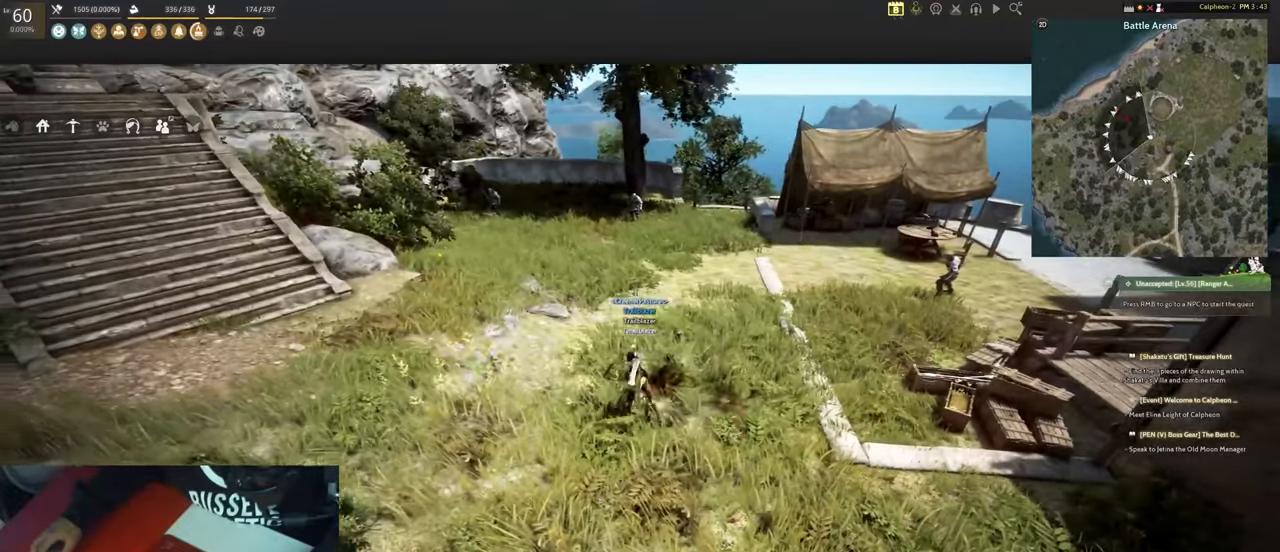
{"keys": [], "mouse": [], "events": [[116, "a", "down"], [166, "d", "up"], [216, "d", "down"], [266, "a", "up"], [350, "d", "up"]]}
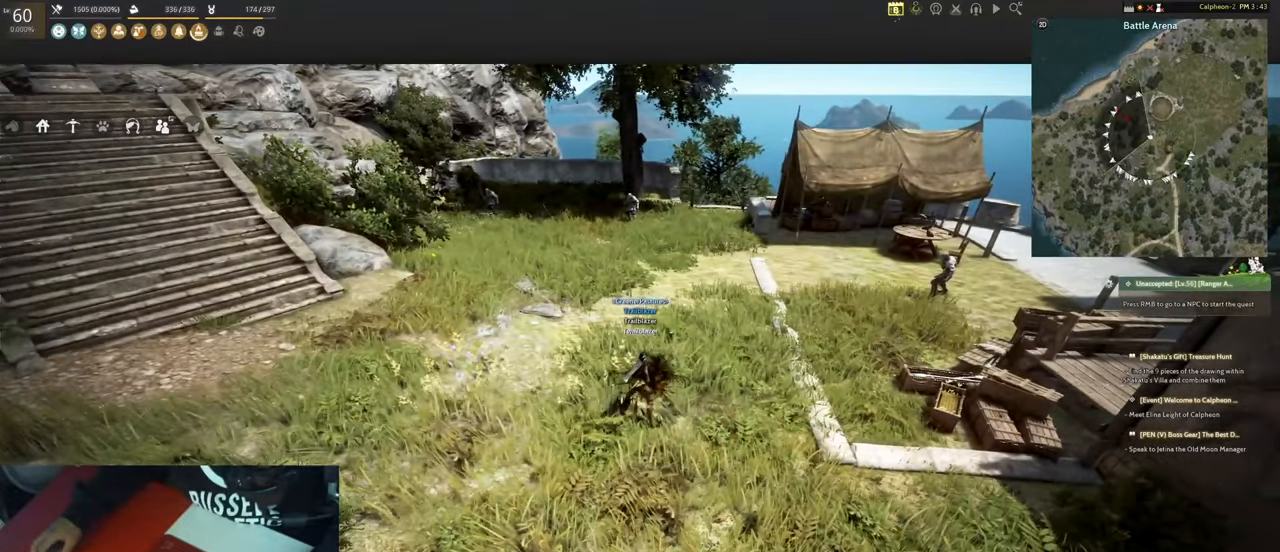
{"keys": ["d"], "mouse": [], "events": [[83, "d", "down"], [316, "d", "up"], [500, "d", "down"]]}
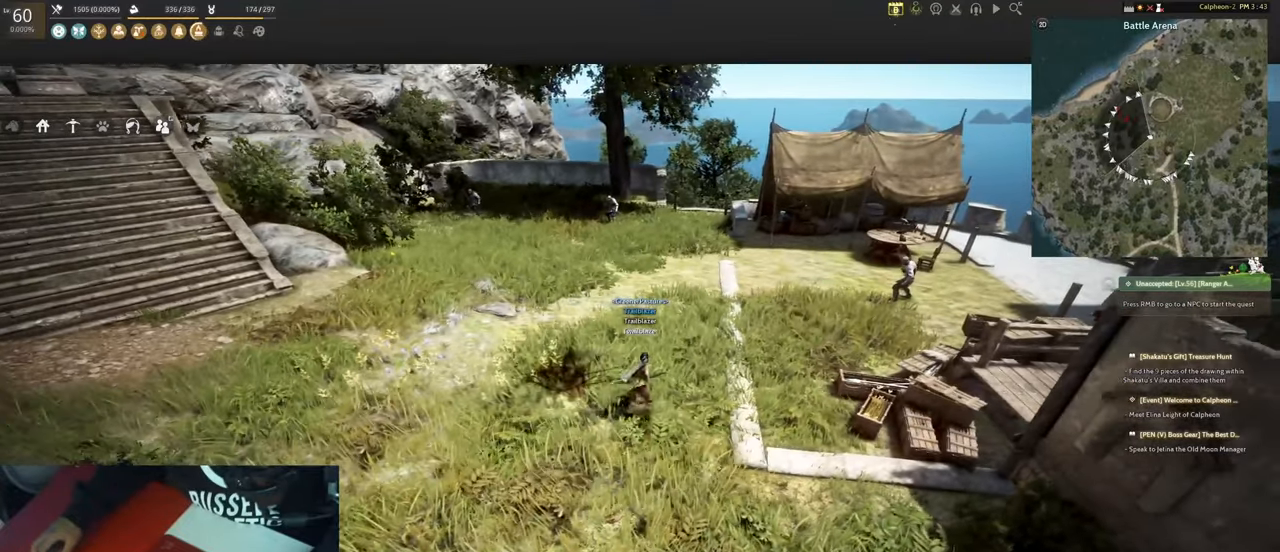
{"keys": ["a", "shift"], "mouse": [], "events": [[133, "d", "up"], [233, "a", "down"], [283, "shift", "down"]]}
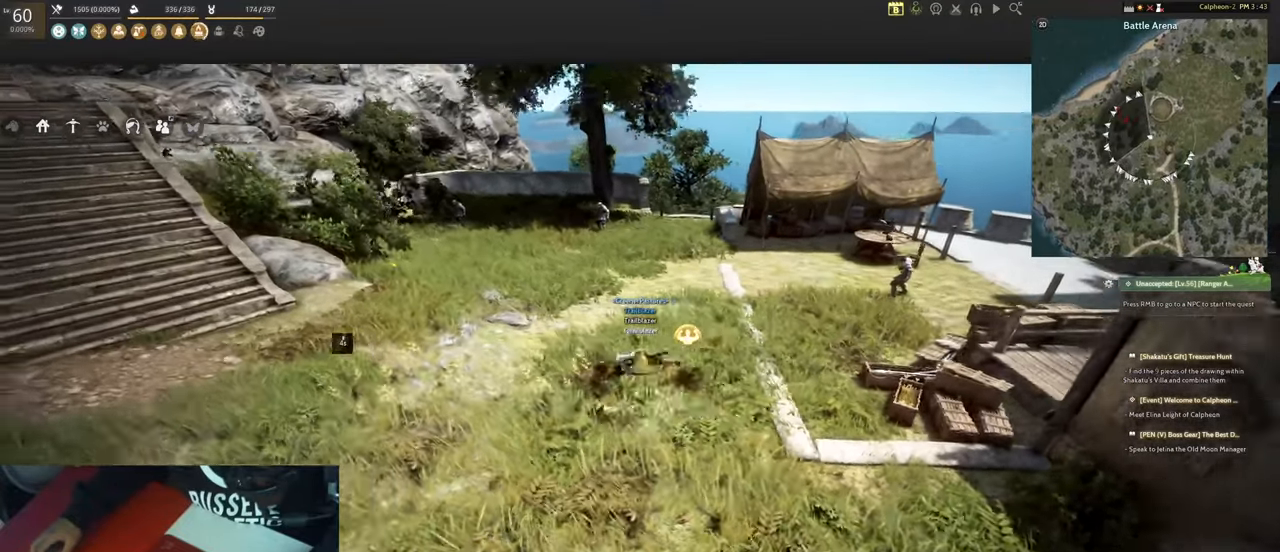
{"keys": ["shift"], "mouse": ["right"], "events": [[16, "a", "up"], [483, "mouse_right", "down"]]}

• _Required work_
All of the data, minus its pictures, should be repeated exactly.

• _Task response_
{"keys": [], "mouse": [], "events": [[116, "a", "down"], [166, "d", "up"], [216, "d", "down"], [266, "a", "up"], [350, "d", "up"]]}
{"keys": ["d"], "mouse": [], "events": [[83, "d", "down"], [316, "d", "up"], [500, "d", "down"]]}
{"keys": ["a", "shift"], "mouse": [], "events": [[133, "d", "up"], [233, "a", "down"], [283, "shift", "down"]]}
{"keys": ["shift"], "mouse": ["right"], "events": [[16, "a", "up"], [483, "mouse_right", "down"]]}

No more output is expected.